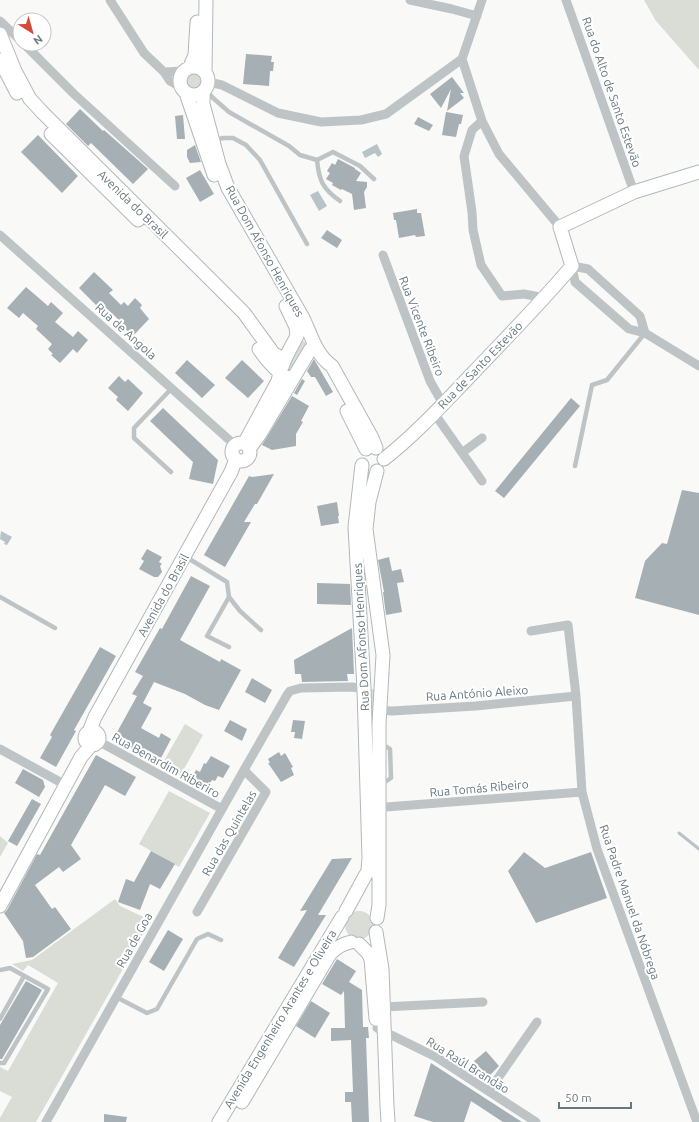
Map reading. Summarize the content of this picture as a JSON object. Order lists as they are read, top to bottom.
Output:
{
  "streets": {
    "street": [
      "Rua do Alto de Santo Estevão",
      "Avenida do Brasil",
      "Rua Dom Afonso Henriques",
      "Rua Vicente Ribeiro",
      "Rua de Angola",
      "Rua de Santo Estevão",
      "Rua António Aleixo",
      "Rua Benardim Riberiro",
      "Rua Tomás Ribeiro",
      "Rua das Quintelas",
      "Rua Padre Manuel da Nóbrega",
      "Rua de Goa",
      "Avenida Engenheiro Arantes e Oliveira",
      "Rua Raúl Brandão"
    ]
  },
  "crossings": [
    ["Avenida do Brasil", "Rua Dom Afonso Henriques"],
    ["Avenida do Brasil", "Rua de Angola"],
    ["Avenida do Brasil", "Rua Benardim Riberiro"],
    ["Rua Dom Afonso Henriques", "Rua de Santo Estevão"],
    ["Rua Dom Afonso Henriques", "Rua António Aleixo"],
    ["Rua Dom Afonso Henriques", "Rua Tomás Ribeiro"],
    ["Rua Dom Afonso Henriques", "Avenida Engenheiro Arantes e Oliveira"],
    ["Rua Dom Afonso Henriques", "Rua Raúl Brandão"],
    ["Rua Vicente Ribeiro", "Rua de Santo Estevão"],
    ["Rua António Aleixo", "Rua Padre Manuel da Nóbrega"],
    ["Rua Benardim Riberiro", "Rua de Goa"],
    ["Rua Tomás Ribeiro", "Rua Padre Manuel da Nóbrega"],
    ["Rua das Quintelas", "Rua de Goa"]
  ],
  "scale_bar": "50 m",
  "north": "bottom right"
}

# # # #

Counting only lines that hold "Riberiro", state how many appear in the records, and give nothing but the number.

3